• ACTION ITEM A: In the forum thread about the lathe cross slide, what diameter was the fly cutter tool set at?

# Cross slide not square to spindle



## David Pollard (Nov 25, 2017)

Hi Guys,
I have a 10” Atlas lathe will a milling attachment.
I had a fly cutter in the spindle, when taking a standard flat cut across a piece of metal in the vice I noticed the back rotation of the tool was taking a significant trailing cut. The tool was set at about a 3” diameter.  From this I deduce that the spindle isn’t at 90 degrees to the crosslide.
Is this adjustable at all?
I have not removed the head from the bed since I have owned it but who knows what has happened in the past.

I suppose I could take a facing cut across a workpiece in the chuck then run a dial indicator across the full face and see what it reads.

Or should I just ignore it?
David


----------



## ddickey (Nov 25, 2017)

Mount an indicator on or near your chuck and check your cross slide any deviation from zero. I believe this will tell you if your cross slide is square.
If it is square run it along your vise of your milling attachment.
My cross slide isn't square and there is no adjustment as far as I can tell. I thought I also read somewhere that lathes are supposed to cut slightly concave across a face.


----------



## British Steel (Nov 25, 2017)

HI David, and welcome!

It's normal for a cross-slide to be minutely out of square, we have manufacturing tolerances to thank for that...

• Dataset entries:
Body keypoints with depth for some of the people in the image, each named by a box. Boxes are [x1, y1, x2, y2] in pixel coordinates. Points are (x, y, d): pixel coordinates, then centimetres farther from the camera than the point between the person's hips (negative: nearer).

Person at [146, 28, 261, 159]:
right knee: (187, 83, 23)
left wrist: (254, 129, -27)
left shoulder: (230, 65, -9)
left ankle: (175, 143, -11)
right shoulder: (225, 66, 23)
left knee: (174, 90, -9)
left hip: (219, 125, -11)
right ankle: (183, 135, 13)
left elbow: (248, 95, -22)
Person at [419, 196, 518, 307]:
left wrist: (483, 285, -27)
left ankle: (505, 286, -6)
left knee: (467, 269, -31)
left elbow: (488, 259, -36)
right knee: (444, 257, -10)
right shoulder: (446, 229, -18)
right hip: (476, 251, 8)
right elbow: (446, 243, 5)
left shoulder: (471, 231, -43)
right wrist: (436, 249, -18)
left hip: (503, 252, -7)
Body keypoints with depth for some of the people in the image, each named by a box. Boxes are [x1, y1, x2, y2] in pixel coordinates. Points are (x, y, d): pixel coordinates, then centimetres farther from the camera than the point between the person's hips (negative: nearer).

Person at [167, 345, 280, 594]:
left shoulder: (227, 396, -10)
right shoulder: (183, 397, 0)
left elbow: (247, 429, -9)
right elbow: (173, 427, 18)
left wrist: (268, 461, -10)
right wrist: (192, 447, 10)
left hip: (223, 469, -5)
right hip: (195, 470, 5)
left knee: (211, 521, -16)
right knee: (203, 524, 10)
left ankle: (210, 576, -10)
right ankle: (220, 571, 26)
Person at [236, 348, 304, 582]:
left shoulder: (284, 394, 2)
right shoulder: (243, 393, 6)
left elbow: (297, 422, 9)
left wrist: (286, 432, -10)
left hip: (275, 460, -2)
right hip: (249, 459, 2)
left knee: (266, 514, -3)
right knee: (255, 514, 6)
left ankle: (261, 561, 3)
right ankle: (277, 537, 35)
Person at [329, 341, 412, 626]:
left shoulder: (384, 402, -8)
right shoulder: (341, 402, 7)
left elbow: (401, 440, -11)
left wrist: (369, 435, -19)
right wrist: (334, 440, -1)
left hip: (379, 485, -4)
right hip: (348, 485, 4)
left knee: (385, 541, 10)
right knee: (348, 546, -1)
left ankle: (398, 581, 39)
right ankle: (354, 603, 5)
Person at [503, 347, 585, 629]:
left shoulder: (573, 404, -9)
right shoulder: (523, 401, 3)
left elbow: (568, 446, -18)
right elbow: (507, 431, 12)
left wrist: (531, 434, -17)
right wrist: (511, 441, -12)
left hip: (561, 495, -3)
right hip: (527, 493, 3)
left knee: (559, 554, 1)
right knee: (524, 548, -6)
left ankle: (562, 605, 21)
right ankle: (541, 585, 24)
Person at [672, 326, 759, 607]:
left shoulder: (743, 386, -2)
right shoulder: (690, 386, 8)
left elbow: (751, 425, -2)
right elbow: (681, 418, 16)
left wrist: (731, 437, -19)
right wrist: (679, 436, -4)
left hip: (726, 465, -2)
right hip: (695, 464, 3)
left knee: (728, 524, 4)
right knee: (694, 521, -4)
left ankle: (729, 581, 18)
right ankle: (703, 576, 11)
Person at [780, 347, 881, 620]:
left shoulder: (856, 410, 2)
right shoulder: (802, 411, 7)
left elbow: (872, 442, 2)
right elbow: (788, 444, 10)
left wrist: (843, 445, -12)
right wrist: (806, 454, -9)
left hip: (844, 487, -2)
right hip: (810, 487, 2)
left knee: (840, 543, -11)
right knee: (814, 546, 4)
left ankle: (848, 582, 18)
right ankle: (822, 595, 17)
...
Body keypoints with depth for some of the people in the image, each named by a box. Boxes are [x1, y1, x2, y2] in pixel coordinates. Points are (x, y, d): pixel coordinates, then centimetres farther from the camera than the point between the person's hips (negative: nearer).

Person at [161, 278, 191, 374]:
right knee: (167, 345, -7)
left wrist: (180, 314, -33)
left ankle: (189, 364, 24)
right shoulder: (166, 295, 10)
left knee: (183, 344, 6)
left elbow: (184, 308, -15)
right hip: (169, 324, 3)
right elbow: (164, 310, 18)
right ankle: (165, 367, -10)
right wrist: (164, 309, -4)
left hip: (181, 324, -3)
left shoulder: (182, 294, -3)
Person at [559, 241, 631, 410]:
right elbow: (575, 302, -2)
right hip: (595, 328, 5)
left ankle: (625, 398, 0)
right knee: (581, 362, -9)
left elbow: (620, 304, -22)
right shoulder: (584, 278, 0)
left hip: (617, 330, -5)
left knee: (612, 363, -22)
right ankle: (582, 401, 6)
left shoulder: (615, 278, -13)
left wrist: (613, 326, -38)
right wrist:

• ACTION ITEM B: Format the dataset entries as a two-column CSV with the columns keypoint and coordinates, starting with the line containing "left ankle: (505, 286, -6)" and going on through the line containing "left hip: (503, 252, -7)". Use one row per entry, put each value in its own quoted field, and turn line breaks into spaces.

• SOLUTION A: About 3 inches.

• SOLUTION B:
keypoint,coordinates
"left ankle:","(505, 286, -6)"
"left knee:","(467, 269, -31)"
"left elbow:","(488, 259, -36)"
"right knee:","(444, 257, -10)"
"right shoulder:","(446, 229, -18)"
"right hip:","(476, 251, 8)"
"right elbow:","(446, 243, 5)"
"left shoulder:","(471, 231, -43)"
"right wrist:","(436, 249, -18)"
"left hip:","(503, 252, -7)"